There is actually a purpose to this blog

Scott Adams - the writer of the 'Dilbert' comic strip - once described a Mission Statement as 'a long, complicated paragraph demonstrating management's inability to think clearly.' Therefore, I'll not call this a mission statement.

This blog is dedicated to informing civilian Park Rangers about topics routine taught to police officers but almost unknown to most of us who wear a uniform, work alone, and confront potentially dangerous on a frequent basis.

This blog is intended to offer suggestions based on my experience, and on my understanding of Maryland Law. It may be different where you are.

That's my mission.

Monday, January 24, 2011


Maybe not static. Maybe, in today's digital age, just nothing.

You are out in the boonies. There is a compelling reason to talk to somebody by phone or hand held radio, but you can't quite reach them. With a digital phone, you just won't hear anything - same for a digital 800 MHz radio. With an analog radio, you might just hear static or maybe the repeater audio, filled with noise. Just not good enough to use.

This might work; it has worked for me.

Stand on the runningboard of your patrol vehicle and put the radio close to the center of the steel roof (not a convertable top or fiberglass roof of some kind - just metal) and try transmitting. (With your cell phone, move it around to see if you can pick up more 'antennas.') Most probably, you will be able to cover more distance on both receive and transmit. Maybe not enough, but it might just work.

I have been able to transmit through a repeater about thirteen miles away using just 1/4 watt, when I couldn't hit it at all merely holding the radio in my hand.

Other thoughts that will make a difference are:
  • Both of the radio antennas need to be oriented vertically, not at opposite angles.

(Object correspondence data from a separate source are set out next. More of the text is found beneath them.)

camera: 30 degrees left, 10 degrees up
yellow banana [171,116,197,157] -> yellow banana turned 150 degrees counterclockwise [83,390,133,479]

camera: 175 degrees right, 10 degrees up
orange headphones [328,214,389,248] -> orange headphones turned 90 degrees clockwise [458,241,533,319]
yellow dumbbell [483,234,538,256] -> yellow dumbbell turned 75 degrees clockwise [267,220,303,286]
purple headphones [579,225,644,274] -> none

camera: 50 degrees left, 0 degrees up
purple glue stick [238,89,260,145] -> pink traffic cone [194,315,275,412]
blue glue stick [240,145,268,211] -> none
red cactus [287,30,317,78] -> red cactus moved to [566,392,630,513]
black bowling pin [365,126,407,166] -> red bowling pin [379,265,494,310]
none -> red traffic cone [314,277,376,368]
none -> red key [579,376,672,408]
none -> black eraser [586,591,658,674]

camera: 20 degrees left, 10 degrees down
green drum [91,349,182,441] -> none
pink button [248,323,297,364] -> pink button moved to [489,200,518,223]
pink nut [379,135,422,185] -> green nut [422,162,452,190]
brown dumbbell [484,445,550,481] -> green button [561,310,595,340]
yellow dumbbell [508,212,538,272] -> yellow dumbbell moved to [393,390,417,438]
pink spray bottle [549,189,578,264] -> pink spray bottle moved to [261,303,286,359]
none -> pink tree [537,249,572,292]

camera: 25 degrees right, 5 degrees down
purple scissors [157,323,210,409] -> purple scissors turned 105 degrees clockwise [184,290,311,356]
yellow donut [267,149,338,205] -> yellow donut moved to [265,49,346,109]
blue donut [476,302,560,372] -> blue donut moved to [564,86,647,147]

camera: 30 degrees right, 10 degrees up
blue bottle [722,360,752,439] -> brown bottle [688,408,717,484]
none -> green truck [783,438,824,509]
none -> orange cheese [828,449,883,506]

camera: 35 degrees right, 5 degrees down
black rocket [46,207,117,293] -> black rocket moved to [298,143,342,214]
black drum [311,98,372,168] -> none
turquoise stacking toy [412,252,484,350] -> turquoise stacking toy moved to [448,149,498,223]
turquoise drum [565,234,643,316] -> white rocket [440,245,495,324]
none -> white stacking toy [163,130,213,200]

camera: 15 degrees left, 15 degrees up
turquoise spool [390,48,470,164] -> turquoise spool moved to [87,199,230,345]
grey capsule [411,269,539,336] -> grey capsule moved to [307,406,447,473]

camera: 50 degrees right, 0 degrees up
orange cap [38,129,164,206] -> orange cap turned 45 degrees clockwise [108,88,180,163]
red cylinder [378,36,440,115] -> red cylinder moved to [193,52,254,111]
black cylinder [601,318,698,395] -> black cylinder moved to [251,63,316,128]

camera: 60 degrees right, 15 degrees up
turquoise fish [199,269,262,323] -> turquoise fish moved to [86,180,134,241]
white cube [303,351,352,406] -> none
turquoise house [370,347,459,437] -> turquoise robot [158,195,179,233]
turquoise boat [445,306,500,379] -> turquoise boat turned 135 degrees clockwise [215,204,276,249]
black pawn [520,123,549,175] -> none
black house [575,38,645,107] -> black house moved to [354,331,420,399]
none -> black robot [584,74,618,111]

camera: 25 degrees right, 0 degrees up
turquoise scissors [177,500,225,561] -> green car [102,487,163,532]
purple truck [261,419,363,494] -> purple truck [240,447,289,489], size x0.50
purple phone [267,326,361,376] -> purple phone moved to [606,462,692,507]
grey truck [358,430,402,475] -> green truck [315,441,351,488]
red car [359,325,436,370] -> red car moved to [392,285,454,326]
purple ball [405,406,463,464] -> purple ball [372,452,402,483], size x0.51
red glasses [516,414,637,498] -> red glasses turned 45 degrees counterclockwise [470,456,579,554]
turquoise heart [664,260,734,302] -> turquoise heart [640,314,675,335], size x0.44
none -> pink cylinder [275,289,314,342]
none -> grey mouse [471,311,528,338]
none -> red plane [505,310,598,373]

One radio with a vertical antenna and one held sideways can result in a loss of 90% or more effective signal.
  • Don't stand close behind a building or big truck.
  • If you are behind a tall hill, move farther back; the signal experiences a 'radio shadow' close behind an obstacle.
  • Don't be cute - don't hold the radio upside down, with your hand on the antenna.
  • Keep the radio away from your body. (By the same token, you can use this method to help you find a transmitter by keeping it close to your body and turning to where you get the strongest signal.)
  • In an emergency - say you are injured and need assistance, for example - you may be able to get your message through if you have a touch pad on your handheld by using Morse Code. [You don't know Morse Code? Everyone knows ... --- ... means 'SOS.' If you are very lucky, someone will eventually ask, "Does someone have an emergency?" Switch then to the '1 beep for yes, two beeps for no' technique. It might work. Hopefully]
  • Move around. I have seen just a short distance - maybe two feet - make a tremendous difference.
  • Keep your battery charged but don't keep it on the charger all the time. If you don't use it often, charging for one shift a week is more than enough.